The People's Republic of China (PRC) gradually transitions from an export-led and investment-driven economy towards a service-led and consumption-driven economy. These upcoming reforms will affect firms that rely on Chinese goods and services, but also create new opportunities to sell goods and services to the emerging Chinese consumer market. Given the use of experimental and preferential policy treatments by the PRC over the last four decades to promote economic development, different sectors of the Chinese population and economy will have different capabilities and (dis)-advantages in the forthcoming transitions. This project will identify which population groups are heading towards prosperity and which are at greatest risk of remaining in poverty and development traps. While previous research have identified links between preferential policies and inequality, this research extends the existing studies by applying the Capabilities Approach, examining rights and social justice, which will help create a more prosperous consumer market. The varying levels of inequality, human capital, rights and social justice for the Chinese consumer market will be analyzed through club convergence and partial (meta) rankings methodologies from 1985 onwards. A development-capabilities index for different sectors of the Chinese population and economy will be developed to indicate policy makers, domestic and foreign firms, the public, and academics what the current state and potentials for the next market reforms will be. The results will be enable European, and international, firms to better target Chinese consumers and industries, and help academics develop a theoretical framework based on the Chinese preferential and experimental development experience.

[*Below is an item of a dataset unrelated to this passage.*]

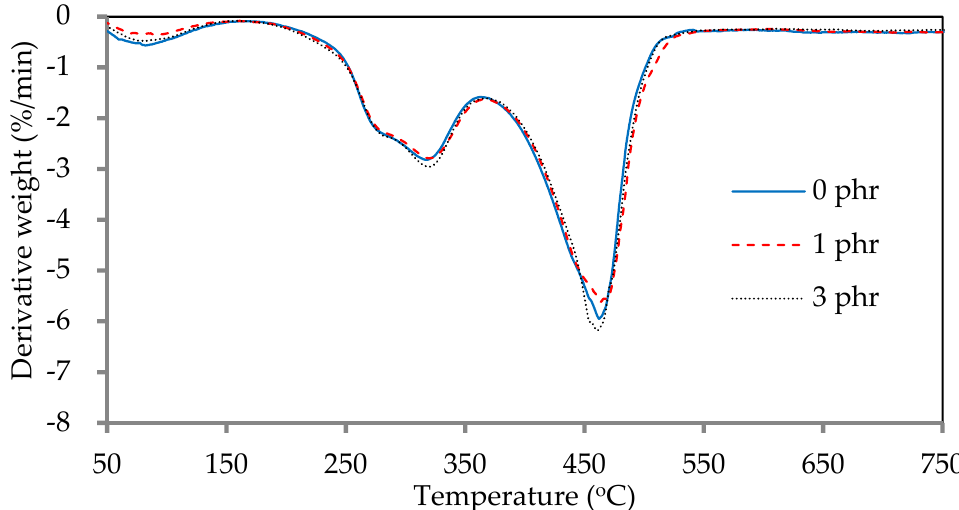
Figure 9. Derivative thermogravimetric diagrams of ROL films with various A. confusa heartwood extractive additions.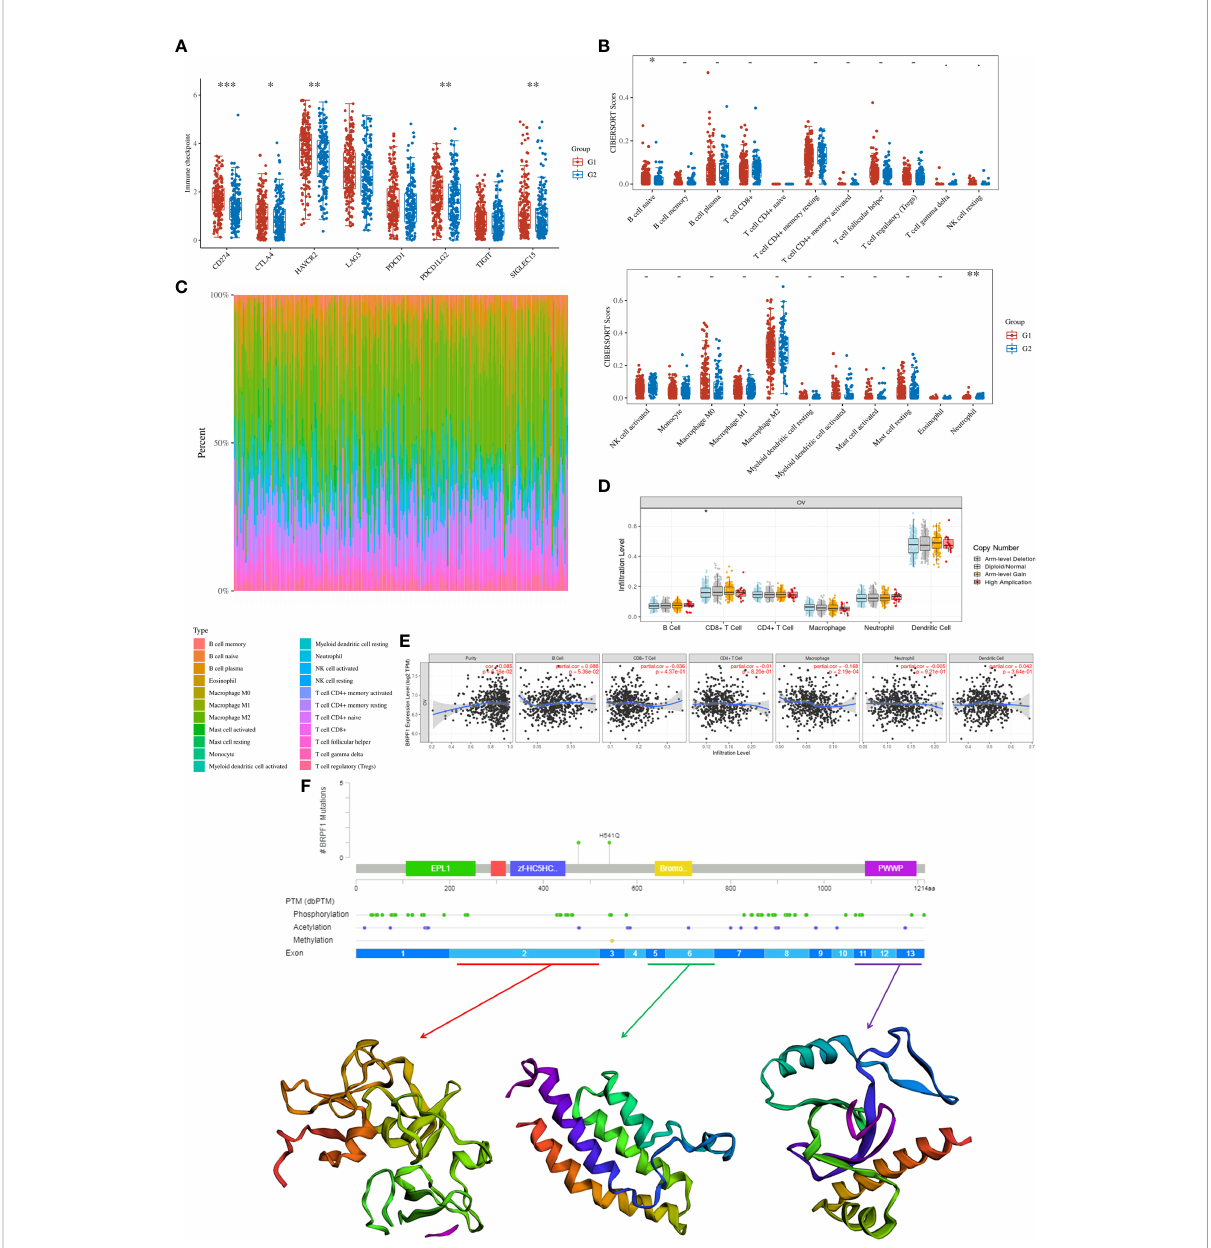
FIGURE 13 The role of BRPF1 in OC immune in fi ltration. (A) Immune cell expression distribution for the OC patients with high expression of BRPF1 compared to the OC patients with low expression of BRPF1. (B) The percentage abundances of different immune cell types in each sample. (C) Heatmap of immune checkpoint-related gene expression for the OC patients with high expression of BRPF1 compared to the OC patients with low expression of BRPF1. (D) The CNV analysis between BRPF1 alteration and immune in fi ltration based on TIMER database. (E) The expression level of BRPF1 and immune in fi ltration based on TIMER database. (F) The protein secondary structure of BRPF1 and the tertiary structure of BRPF1 protein for exon 1, exons 5-6, and exons 11-13. (G1 is the group of the OC patients with high expression of BRPF1. G2 is the group of the OC patients with low expression of BRPF1.) *p < 0.05; **p < 0.01; ***p <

The overarching objective of this Staff Exchanges (SE) program is to form an international network of organizations from Spain, Germany, Slovenia, and China, working on a joint research program in the fields of health, development economics, and anthropology. Population medicine is a new medical paradigm that aims to improve the aggregate and long-term population health by mobilizing available resources through various care responsibilities. The principles of population medicine are aimed at forcing doctors and physicians to shift from a reactive model that treats ill individuals to a proactive model that focuses on the population's health. This SE Program focuses on how economics, as a collection of theories, models, techniques, and values, might enable practitioners in providing better and more efficient treatment to the population they serve. The People’s Republic of China has become a global leader in large-scale preventive screening and the digitalization of healthcare, making essential strides towards a population medicine paradigm. 23 researchers will conduct 144 PMs of secondments in Training, Data Collection, and Research Work in the four countries to Develop an economic framework for population medicine, estimate the causal impact of renewable energy and digital telecommunications infrastructure on sustainable development outcomes, and conduct a social and cultural analysis of the effects of health and sustainable development policies on European immigrants in China. The results will enable European and international medical training institutions to develop better programs and solutions to target and improve the aggregate health of their respective societies. It will bring together these existing collaborating partnerships into an interdisciplinary consortium that synergizes the intersections of their complementary research lines of health, sustainable development, and cultural integration through the training and staff exchange programs.